A: It's usually fine for a manager or a co-worker of equal status to treat him or herself to an upgrade, says Peter Post, a Burlington, Vt., author and etiquette expert. The manager's error, he says, was mentioning the better food and free drinks, which understandably may have made you feel slighted. He might more wisely have said something like, "I fly a lot, and this is an opportunity to treat myself." The answer might be different, however, if you, the subordinate, had been the one with extra miles for an upgrade.
"Probably the better part of valor is not to use an upgrade if the person you're traveling with is of higher rank," Mr. Post says.
I wouldn't quarrel with the advice offered by Peter Post (via the Journal columnist, Sue Shellenberger). It's probably sound. But it brings back vividly the petty anxieties and humiliations that pervade the corporate world I left almost nine years ago (forever, God willing). Business etiquette largely involves agonizing over all kinds of actions that are insignificant in themselves but may have symbolic resonance in terms of power relationships. What will my boss think if I say or do the wrong thing? Am I eating or drinking something I shouldn't? Did I laugh too loud at his joke--or not loud enough? Is it safe to leave the office yet (I finished my work hours ago) or should I sit here pretending to work for another twenty minutes just to be on the safe side? And what about my clothes--dear Lord, my clothes . . . !?
For all the talk among consultants and new-age business theorists about "flat organizations" that have "no hierarchy" and supposedly consist of self-organizing teams that freely form and reform as conditions demand, the culture of most companies still involves this medieval stuff about "rank" and finely-calibrated gradations of power, prestige, and privilege.

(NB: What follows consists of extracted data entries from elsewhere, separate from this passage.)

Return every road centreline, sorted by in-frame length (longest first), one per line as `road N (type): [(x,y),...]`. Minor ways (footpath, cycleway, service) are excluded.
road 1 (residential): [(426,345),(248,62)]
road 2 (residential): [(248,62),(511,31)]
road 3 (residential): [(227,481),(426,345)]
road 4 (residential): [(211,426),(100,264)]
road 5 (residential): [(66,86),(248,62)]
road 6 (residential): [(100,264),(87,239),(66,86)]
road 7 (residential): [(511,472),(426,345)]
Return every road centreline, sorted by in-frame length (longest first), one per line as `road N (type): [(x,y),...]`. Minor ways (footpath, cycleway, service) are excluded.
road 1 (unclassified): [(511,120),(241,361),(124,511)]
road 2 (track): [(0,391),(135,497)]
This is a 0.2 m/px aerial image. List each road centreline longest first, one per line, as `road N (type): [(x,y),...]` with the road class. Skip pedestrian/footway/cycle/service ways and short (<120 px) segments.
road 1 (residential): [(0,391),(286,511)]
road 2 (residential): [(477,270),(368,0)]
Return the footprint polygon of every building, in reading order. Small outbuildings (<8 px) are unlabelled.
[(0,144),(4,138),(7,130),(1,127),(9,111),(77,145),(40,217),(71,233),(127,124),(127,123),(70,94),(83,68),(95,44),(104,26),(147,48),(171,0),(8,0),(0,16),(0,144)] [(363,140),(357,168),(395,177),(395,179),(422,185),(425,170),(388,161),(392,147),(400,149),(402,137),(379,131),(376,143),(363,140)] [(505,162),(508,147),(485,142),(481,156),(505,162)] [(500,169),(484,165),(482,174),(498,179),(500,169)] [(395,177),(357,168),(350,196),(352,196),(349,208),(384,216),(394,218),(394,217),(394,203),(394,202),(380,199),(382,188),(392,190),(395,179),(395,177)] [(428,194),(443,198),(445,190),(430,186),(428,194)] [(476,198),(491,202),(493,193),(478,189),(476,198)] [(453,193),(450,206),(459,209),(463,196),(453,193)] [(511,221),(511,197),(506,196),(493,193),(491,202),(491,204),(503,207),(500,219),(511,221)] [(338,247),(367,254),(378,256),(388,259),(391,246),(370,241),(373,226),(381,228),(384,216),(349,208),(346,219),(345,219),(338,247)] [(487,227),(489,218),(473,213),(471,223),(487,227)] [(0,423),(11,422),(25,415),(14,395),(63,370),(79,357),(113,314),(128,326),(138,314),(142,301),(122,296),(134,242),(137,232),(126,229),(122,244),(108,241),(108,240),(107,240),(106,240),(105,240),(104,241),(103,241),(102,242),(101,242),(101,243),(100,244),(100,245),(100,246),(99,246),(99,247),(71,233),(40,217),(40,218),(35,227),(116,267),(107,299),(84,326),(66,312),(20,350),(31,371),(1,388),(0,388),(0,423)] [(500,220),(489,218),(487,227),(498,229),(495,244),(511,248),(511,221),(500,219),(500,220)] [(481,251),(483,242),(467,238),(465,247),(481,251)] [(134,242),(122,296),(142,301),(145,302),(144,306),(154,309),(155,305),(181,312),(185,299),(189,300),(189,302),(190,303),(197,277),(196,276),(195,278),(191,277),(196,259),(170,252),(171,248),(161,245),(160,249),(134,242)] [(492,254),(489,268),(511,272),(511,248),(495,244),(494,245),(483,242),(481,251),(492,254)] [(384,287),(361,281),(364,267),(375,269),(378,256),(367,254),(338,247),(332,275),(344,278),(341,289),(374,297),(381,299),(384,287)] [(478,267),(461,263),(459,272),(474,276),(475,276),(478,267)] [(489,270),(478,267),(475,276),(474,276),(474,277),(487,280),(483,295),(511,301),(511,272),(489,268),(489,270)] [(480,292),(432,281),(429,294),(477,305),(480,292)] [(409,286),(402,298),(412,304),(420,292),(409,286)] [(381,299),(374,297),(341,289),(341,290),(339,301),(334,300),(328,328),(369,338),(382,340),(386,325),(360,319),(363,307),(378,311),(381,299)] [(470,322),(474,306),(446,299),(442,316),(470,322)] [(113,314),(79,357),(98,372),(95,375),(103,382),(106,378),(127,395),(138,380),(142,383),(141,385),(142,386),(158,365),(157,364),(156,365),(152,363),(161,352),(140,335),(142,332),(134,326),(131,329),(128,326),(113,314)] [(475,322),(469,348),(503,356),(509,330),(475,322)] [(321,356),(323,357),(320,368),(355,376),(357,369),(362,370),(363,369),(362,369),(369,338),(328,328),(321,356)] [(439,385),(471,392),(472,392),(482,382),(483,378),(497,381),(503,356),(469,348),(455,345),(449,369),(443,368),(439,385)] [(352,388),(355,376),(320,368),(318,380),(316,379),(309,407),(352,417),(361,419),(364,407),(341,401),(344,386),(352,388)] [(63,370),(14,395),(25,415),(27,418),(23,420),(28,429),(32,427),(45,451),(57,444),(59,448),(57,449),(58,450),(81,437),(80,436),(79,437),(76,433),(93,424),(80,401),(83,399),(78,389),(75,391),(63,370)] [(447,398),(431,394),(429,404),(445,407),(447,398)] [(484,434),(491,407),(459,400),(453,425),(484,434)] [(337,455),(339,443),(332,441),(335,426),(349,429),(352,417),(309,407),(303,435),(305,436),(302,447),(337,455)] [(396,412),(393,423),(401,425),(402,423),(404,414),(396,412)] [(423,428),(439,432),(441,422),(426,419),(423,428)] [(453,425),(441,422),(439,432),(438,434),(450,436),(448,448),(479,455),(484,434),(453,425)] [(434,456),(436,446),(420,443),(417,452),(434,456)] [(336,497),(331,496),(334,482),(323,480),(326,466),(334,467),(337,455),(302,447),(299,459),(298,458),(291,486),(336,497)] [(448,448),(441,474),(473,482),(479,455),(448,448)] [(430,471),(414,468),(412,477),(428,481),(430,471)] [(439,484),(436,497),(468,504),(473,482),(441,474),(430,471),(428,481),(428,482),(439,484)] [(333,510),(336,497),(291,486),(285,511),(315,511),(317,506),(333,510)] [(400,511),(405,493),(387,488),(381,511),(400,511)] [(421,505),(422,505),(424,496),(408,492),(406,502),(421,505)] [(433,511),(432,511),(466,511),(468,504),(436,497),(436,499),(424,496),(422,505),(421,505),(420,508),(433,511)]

From the outside, it appears silly. But from inside--when your family's livelihood depends on negotiating it successfully--it causes plenty of sleepless nights and tension headaches.
I'd love to see this system truly reformed, but I'm not holding my breath. In the meantime, we ought to at least question the right-wing assumption that laissez-faire capitalism and political democracy automatically go together. It's hard to see how the social structures of the corporation promote genuinely democratic values and attitudes among those most deeply enmeshed in them.